Sauve-qui-peut à bord ? Décidément, l'affaire de La Rochelle prend des proportions nationales. On ne compte plus ceux qui ont fait le déplacement, de Paris - hier encore, Martine Aubry et Cécile Duflot -, pour soutenir Ségolène Royal. Et puis, il y a eu ce tweet de Valérie Trierweiler, qui a mis de l'huile sur le feu - un tweet, le seul ?, de soutien à Olivier Falorni. Et ce sondage, qui le donne largement vainqueur, loin devant Ségolène Royal - avec les voix de la droite locale...

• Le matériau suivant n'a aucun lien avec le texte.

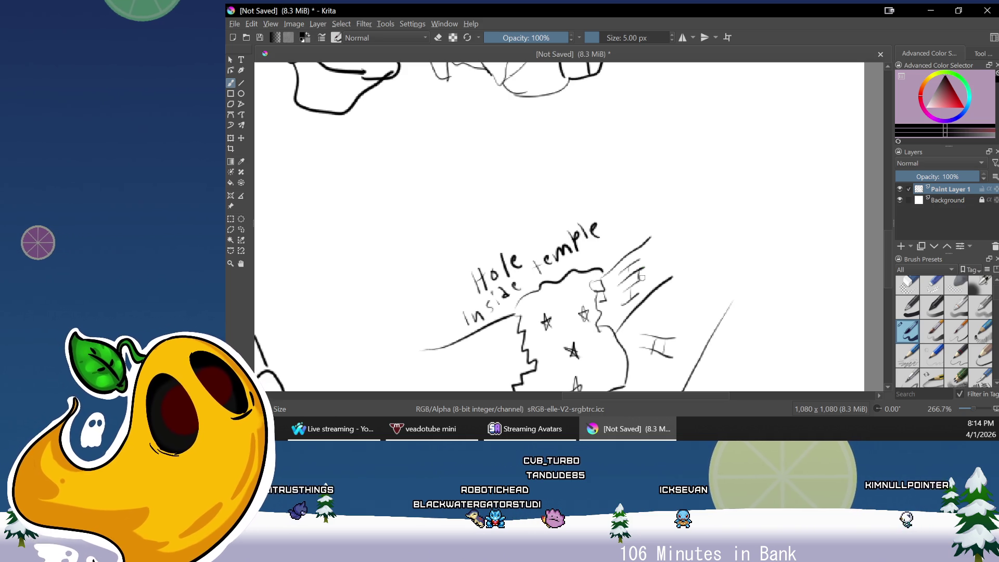
mouse_move(498, 347)
left_mouse_down()
mouse_move(468, 361)
mouse_move(489, 381)
left_mouse_up()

Bref, dans cette escalade de soutiens et de petites phrases, peut-être faut-il s'arrêter sur celle prononcée tout à l'heure par Jean-Marc Ayrault. Premier ministre, et à ce titre chef de la majorité présidentielle, il a appelé Olivier Falorni à "prendre ses responsabilités" et à se désister en faveur de Ségolène Royal, investie par le PS. D'autant que Falorni est devenu, à ses yeux, "le candidat de l'UMP et du FN, qui eux seuls peuvent amener la victoire" . C'est tout l'argumentaire déployé un peu plus tôt par Ségolène Royal elle-même.

"La primaire a eu lieu au premier tour et Mme Royal est arrivée en tête, donc M. Falorni devrait se désister comme cela s'est fait dans d'autres circonscriptions entre candidats de gauche. Il lui appartient en conscience de réfléchir au sens de sa candidature. Je le mets en face de ses responsabilités et je lui dis de penser aussi à l'intérêt général."